From the opener, the play shifts in time—in thematic, rather than chronological leaps—and includes an inspiring speech from General Patton (a fierce, yet playful Patrena Murray, who is astounding in all of her roles), a humorous exchange of telegrams between Kaiser Wilhelm II (Willie) and Tsar Nicholas II (Nicky) on the eve of WWI, Elizabeth I’s speech at Tillary, an AA meeting attended by Kurt Vonnegut, a petulant Nixon and a paternal Kissinger, plus more. Interspersed between the sketches and monologues are American pop songs, highlighting the vast cultural machine of distraction—vital for a nation, but no less disturbing for that.

The emotional jumps in the show require frequent and sudden shifts in tone. From the proud Elizabeth to a young soldier confronting his kill, Patrena Murray embodies these transitions best and thereby demonstrates the layers of man’s reactions to war. The rest of the cast is a multi-talented group of actors who share with their director, Jim Niesen, keen wit, cheekiness, and general ease.

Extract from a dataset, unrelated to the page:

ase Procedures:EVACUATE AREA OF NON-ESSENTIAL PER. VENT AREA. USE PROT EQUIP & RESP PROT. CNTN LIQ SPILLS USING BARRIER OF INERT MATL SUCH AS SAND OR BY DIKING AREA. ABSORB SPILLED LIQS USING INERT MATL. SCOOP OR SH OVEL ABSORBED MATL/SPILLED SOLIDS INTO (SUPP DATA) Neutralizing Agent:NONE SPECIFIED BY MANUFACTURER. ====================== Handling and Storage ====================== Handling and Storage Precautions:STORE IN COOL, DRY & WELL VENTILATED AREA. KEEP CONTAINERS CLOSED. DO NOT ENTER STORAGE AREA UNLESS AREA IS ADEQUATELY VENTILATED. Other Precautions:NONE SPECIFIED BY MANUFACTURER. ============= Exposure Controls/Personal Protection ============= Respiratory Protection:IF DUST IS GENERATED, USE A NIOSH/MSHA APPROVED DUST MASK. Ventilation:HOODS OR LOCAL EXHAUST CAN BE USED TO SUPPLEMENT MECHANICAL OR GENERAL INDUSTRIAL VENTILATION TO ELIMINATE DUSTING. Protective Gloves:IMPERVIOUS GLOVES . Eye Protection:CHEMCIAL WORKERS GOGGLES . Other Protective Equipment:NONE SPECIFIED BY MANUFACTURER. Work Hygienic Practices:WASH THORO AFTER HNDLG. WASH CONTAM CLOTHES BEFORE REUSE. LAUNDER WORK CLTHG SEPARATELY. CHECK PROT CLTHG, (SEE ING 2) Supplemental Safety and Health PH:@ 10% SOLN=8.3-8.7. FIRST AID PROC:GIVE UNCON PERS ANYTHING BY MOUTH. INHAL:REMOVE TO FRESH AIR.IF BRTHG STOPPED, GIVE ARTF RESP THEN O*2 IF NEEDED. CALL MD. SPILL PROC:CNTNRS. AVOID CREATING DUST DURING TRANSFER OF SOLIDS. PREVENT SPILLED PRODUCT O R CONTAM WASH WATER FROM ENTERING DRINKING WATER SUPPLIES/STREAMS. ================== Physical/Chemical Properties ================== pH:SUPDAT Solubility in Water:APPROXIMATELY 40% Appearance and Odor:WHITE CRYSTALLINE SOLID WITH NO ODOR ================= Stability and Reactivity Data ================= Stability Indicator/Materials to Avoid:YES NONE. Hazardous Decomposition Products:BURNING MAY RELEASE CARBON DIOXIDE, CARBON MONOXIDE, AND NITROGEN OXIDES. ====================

Some sketches are less strong than others, and with such frequent changes in time, place, and perspective, the show can seem disjointed. This style links the show with a cabaret tradition that favors quick laughs over plot and character development. For example, the choppiness and questionable importance of a Rambo sketch and one about Alexander the Great point to some of the problems with covering so much ground. However, because of the skill of the actors, and the director’s trust in their abilities, the production is still compelling.

In addition to their talents as comedians, the cast is quite capable of churning out moving scenes that focus on the tragic losses of war. The most affecting are a piece that integrates the tale of a soldier’s death in WWII with the lyrics of an achingly lovely Australian war song, and an interpretation of Tim O’Brien’s The Things They Carried .

Acknowledging the bravery, and power, required to fuel a war effort does not, however, amount to support, and the ensemble is made up of some conscientious objectors. Yet, the show does a great service to American tradition by exploring various perspectives to interrogate a collective past.

The Great American All-Star Traveling War Machine is a refreshing piece of theater that graciously avoids the easy propaganda of an issue play while still giving serious, if often ironic, consideration to the gravest of topics. Yet, because of the cabaret structure, the play has the unfortunate tendency to rapidly skate over the deep issues it raises. It might not be a wholly saving grace, but the finale is a neat and stunning summary of their ideas: a scene involving no fanfare, no iconography, no idolatry; just some faded jackets representing the emptiness of the endeavor, and a song bitter in its blind hopefulness: “We’ll meet again some day, some sunny day.”